He’s a rugby player, a bagpiper and a priest!

By |2012-01-12T03:00:27-06:00Jan 12, 2012|Vocations|

Ermatinger05Fr. Cliff Ermatinger puts on a short performance on the bagpipes for parishioners after the 10 a.m. Mass at St. Anthony Church in Milwaukee on Sunday, Jan. 8. He is playing a set of Great Highland Bagpipes, made by Atherton Pipes in Naperville, Ill. The pipes are made from holly and African blackwood. More photos of Fr. Ermatinger playing the bagpipes can be viewed at http://photos.chnonline.org. (Catholic Herald photo by Ernie Mastroianni)Fr. Cliff Ermatinger is a Catholic priest, but don’t be surprised to find him on the rugby pitch, participating in a bagpipe competition or in the woods training a hunting dog.

Chicago native Fr. Ermatinger not only dispels the myths that a priest’s life is all prayer, he may well have rearranged the idea of what it means to be a Catholic priest, and few young people could argue that his life is lacking excitement.

Not only is Fr. Ermatinger fluent in five languages, he is the author of five books, and a world traveler, giving courses in spiritual theology, spiritual direction, apologetics and youth formation. He has served as media spokesman for the funeral of Pope John Paul II and the election of Benedict XVI on Good Morning America, the BBC, CBS, Vatican and international television stations. If that is not enough, he is training a Gordon Setter Scottish hunting dog; and has a passion for rugby, hunting, fishing and is an accomplished bagpiper.

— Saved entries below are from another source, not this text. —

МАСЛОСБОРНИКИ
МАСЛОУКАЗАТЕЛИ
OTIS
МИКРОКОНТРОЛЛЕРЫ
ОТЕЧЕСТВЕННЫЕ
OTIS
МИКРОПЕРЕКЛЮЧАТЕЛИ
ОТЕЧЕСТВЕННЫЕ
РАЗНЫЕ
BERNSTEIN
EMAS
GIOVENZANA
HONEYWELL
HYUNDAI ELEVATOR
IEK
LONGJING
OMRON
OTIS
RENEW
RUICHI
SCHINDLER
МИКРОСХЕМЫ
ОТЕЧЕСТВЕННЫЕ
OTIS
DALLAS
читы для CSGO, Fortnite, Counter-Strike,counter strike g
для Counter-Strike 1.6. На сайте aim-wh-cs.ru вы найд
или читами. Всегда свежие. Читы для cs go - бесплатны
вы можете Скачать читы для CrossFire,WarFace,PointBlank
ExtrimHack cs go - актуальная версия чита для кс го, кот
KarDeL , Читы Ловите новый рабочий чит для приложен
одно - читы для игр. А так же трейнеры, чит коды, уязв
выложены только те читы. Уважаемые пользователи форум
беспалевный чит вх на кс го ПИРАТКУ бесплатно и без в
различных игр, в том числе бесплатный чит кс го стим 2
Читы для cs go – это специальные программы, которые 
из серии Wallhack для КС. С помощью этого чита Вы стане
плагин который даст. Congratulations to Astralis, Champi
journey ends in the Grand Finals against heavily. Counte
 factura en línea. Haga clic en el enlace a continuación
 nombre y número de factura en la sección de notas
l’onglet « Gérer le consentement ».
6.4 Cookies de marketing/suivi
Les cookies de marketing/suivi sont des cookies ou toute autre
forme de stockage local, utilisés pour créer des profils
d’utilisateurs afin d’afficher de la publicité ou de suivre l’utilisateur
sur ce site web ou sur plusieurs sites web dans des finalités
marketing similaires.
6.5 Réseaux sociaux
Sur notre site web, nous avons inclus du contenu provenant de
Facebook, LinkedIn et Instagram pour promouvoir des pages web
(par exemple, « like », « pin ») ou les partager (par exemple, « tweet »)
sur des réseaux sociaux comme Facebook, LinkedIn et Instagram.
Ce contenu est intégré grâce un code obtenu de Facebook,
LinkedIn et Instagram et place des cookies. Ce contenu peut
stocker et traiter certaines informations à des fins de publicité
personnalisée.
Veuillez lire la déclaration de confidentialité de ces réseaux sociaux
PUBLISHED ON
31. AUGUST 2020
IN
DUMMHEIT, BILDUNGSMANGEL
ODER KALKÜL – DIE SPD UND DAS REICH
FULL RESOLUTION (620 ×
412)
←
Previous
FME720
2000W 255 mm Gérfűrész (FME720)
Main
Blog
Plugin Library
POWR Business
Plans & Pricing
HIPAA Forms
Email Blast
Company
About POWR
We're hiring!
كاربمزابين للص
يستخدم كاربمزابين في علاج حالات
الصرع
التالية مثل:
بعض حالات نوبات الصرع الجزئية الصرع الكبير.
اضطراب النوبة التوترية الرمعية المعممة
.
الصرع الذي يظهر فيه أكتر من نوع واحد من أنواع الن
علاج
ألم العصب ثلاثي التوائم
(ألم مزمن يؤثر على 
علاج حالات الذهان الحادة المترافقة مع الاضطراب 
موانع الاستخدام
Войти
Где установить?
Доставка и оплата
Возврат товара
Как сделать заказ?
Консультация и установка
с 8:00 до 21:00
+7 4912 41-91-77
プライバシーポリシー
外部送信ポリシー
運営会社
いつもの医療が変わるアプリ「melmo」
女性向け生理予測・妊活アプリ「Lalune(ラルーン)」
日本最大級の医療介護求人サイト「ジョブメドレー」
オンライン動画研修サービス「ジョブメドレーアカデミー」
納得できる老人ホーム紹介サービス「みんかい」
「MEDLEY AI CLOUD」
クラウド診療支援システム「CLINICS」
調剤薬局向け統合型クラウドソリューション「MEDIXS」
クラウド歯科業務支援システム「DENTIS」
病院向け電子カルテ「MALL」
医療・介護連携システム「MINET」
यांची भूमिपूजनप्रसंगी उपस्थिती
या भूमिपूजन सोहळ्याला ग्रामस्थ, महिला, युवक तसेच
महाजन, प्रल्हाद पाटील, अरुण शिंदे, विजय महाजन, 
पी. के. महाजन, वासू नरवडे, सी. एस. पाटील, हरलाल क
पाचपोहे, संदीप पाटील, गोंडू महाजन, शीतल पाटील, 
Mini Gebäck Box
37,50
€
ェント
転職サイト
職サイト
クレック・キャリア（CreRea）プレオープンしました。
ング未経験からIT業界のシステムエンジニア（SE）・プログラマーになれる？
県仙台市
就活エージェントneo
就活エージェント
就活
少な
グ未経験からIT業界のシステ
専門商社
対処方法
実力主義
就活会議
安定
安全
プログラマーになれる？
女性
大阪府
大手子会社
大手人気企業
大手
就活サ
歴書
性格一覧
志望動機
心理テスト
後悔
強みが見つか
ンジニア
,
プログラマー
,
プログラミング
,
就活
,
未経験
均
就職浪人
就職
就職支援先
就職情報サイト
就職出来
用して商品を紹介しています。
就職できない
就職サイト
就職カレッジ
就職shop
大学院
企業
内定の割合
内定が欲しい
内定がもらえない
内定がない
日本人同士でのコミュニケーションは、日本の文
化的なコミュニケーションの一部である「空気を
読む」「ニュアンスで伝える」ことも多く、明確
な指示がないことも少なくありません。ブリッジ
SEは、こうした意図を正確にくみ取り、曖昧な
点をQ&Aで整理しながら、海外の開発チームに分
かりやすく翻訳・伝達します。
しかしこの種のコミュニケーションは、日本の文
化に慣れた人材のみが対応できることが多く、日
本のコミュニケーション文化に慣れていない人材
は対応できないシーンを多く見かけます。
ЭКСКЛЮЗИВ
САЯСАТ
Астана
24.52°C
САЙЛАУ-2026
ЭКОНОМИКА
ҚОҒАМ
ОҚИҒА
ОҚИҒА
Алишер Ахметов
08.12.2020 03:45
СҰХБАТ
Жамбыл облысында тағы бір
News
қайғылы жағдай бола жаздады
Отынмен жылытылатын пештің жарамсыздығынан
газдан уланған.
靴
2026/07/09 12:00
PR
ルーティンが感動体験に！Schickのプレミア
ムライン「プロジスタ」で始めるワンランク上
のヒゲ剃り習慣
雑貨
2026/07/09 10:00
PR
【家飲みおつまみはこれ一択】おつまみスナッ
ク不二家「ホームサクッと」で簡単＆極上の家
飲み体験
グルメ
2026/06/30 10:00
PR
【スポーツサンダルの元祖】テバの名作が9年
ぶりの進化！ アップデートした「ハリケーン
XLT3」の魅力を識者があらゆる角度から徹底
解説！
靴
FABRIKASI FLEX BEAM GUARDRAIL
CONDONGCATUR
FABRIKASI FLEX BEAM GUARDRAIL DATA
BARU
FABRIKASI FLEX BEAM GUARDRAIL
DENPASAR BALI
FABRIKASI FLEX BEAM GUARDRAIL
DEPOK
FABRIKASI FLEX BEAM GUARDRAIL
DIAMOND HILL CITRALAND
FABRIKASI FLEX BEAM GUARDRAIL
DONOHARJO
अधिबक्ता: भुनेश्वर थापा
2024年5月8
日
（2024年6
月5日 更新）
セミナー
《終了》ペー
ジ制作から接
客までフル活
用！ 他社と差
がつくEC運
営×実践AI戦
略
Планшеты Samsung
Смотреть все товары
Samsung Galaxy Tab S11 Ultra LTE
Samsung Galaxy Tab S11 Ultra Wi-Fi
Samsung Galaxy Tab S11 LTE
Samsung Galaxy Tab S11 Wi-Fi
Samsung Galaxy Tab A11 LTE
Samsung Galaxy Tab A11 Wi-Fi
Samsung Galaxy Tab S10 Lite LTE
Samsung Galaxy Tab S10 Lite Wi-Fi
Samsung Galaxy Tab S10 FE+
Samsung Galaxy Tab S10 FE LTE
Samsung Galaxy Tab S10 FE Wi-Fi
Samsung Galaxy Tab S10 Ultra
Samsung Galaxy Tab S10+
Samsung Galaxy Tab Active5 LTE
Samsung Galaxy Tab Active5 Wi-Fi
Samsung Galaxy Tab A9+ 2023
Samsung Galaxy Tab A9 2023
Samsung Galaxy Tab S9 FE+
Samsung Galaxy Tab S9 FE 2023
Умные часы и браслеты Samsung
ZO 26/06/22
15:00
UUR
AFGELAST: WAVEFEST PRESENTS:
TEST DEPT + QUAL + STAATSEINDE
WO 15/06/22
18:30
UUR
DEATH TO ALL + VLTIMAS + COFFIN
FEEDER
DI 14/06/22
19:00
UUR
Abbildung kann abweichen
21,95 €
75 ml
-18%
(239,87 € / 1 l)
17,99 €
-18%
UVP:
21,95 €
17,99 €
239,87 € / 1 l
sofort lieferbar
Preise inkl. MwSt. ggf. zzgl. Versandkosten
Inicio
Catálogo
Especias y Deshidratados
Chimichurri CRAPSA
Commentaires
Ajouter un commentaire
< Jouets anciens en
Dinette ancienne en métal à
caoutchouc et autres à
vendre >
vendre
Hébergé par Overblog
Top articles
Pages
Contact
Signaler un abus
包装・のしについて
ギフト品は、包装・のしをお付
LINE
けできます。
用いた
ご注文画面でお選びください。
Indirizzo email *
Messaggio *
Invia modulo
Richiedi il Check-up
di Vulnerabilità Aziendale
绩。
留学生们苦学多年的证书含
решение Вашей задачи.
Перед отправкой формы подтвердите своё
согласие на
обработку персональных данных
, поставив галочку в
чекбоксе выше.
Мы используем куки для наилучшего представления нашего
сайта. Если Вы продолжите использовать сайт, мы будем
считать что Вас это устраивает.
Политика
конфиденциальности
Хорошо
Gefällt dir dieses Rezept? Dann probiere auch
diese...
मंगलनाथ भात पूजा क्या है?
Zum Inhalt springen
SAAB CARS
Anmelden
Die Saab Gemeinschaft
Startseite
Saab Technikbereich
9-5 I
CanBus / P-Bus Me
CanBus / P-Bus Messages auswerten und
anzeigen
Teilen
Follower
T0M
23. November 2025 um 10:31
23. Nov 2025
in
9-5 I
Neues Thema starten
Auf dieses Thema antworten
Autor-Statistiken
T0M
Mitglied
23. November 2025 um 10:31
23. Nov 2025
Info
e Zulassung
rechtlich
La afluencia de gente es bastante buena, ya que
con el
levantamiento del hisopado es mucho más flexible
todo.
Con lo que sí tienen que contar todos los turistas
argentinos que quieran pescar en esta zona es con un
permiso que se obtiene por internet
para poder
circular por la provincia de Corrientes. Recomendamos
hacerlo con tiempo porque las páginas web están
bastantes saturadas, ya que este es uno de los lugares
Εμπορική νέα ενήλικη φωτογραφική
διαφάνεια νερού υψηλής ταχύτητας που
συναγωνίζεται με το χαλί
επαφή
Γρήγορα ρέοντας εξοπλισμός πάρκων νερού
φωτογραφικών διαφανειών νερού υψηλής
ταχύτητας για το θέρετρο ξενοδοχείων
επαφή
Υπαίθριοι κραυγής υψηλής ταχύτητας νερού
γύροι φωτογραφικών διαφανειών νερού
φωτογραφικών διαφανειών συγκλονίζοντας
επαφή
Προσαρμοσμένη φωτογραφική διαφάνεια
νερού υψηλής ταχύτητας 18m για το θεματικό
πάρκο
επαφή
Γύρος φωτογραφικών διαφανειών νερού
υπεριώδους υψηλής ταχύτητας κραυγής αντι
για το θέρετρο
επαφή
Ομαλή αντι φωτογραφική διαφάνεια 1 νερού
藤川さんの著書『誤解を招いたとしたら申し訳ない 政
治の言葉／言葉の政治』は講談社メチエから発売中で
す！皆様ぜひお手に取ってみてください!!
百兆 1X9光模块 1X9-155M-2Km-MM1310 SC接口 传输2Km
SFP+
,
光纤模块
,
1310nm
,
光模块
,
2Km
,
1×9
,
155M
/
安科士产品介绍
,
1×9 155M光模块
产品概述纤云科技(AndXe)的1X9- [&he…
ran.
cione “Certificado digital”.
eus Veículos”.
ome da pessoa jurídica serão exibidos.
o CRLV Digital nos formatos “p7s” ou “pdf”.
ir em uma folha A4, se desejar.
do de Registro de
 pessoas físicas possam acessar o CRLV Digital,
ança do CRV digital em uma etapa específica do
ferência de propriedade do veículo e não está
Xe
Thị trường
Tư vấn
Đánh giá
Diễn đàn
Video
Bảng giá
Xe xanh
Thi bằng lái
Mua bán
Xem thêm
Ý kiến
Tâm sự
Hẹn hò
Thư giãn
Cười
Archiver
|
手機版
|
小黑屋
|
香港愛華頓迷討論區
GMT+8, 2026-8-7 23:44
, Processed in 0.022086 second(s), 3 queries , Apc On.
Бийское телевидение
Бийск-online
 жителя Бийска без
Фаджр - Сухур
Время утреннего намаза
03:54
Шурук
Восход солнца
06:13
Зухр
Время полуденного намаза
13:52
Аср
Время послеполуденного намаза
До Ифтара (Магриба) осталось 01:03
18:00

The 47-year-old former member of the Legionaries of Christ felt God’s first call to the priesthood when he was 5, and while he never intellectually veered from that calling, he decided to stray from the plan after attending Archbishop Quigley High School. Archbishop Jerome E. Listecki was the school’s Dean of Discipline when the future priest attended the high school. After graduation, he put God on the back burner and joined the Marines.